Stored items from a collection

= = = = =

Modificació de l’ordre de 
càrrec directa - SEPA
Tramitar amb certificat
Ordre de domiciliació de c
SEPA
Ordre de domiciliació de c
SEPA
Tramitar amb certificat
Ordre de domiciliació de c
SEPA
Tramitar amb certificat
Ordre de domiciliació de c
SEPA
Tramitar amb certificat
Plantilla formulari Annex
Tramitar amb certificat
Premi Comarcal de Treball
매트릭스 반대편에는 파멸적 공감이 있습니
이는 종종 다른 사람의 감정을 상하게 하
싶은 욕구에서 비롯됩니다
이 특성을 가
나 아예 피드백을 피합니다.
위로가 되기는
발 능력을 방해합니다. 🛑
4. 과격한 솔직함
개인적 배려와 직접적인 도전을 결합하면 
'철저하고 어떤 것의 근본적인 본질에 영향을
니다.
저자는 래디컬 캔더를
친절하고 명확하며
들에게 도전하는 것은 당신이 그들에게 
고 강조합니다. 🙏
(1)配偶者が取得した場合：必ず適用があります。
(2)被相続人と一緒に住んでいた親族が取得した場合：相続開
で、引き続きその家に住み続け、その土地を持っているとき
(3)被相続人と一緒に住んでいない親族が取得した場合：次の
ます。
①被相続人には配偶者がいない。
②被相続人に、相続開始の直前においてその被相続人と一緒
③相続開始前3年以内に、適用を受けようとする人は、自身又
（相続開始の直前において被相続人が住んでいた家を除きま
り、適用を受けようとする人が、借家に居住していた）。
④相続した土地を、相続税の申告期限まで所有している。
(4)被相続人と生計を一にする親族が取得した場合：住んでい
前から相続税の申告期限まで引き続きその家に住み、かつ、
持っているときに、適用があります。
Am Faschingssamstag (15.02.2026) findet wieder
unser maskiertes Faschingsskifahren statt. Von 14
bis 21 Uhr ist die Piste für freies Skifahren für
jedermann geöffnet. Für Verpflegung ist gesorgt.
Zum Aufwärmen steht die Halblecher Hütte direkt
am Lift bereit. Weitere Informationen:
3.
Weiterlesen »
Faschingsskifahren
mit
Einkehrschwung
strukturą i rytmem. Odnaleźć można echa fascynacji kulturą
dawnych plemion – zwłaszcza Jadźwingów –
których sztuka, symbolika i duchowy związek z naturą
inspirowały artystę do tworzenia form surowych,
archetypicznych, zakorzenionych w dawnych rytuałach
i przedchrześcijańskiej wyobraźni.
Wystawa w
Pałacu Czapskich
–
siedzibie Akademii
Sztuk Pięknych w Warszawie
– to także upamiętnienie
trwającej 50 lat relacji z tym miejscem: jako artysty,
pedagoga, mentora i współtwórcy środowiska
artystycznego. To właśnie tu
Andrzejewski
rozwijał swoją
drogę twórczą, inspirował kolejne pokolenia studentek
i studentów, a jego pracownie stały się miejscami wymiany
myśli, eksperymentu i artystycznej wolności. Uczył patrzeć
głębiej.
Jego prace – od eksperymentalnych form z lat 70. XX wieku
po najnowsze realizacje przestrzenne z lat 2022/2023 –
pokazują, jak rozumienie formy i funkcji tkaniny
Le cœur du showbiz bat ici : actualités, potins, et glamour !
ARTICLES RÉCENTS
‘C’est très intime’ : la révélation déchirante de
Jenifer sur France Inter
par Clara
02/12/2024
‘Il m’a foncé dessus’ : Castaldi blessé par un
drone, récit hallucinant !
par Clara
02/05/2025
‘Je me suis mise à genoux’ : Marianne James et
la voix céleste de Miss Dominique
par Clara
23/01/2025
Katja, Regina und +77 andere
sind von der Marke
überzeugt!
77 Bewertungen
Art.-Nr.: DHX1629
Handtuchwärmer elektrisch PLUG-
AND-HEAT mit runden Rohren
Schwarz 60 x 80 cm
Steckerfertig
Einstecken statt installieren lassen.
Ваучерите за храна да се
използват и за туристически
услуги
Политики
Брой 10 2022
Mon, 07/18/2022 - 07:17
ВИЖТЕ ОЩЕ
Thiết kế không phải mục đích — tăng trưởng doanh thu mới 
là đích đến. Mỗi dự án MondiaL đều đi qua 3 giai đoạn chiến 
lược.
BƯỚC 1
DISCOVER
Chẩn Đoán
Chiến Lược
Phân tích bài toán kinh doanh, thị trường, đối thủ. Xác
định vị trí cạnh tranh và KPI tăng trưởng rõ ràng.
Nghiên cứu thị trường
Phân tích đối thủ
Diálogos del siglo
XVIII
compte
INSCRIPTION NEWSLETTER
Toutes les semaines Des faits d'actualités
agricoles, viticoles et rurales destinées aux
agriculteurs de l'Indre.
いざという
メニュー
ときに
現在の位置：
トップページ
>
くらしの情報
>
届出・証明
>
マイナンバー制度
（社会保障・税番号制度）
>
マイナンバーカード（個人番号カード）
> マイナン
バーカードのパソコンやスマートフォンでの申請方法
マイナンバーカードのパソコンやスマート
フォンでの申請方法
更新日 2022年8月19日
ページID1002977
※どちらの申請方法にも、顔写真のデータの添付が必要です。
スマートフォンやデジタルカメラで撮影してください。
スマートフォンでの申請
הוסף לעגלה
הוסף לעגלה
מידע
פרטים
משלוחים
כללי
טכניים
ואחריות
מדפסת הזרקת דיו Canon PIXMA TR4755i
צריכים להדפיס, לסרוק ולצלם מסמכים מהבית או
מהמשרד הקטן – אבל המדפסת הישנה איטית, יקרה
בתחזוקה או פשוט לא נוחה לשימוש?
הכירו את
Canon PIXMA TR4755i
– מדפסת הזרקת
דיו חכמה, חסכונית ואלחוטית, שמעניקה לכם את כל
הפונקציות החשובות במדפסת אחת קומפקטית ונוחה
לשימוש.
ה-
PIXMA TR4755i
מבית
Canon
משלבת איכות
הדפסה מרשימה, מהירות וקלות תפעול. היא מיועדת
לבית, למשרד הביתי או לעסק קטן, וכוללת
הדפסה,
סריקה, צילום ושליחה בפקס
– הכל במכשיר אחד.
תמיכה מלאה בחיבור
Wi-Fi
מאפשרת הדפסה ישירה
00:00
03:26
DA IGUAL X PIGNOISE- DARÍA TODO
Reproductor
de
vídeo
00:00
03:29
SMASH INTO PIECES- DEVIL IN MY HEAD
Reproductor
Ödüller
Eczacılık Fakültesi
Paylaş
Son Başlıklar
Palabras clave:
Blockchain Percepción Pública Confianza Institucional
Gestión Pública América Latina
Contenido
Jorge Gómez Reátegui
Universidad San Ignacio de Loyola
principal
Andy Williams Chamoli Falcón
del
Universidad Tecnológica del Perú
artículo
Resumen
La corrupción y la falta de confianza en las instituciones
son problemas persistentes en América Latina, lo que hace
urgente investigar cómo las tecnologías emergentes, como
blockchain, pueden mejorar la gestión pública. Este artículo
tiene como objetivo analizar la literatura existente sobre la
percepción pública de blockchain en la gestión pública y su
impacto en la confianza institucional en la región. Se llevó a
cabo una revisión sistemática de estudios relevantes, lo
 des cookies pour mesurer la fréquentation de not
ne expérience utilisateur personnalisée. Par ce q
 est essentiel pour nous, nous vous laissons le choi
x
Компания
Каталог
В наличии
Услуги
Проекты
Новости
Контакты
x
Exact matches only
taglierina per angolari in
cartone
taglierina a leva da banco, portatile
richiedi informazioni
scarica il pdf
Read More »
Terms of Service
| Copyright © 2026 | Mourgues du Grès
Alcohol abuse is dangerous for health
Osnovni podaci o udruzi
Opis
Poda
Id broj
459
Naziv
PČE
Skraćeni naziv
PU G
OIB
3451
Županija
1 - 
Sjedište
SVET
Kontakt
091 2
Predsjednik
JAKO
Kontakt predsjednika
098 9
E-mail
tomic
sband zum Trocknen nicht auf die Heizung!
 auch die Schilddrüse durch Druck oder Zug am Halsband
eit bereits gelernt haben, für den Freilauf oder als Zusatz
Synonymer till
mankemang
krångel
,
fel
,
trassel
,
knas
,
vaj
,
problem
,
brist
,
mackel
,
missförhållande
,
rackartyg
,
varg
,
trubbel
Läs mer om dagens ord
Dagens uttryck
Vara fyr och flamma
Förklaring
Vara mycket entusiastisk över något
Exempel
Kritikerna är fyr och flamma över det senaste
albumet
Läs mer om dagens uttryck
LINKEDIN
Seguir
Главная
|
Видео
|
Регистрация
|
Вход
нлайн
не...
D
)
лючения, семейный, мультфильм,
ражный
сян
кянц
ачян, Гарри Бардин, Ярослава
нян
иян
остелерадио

= = = = =

Scan the entries above and copy each line where "över" occurs.

Vara mycket entusiastisk över något
Kritikerna är fyr och flamma över det senaste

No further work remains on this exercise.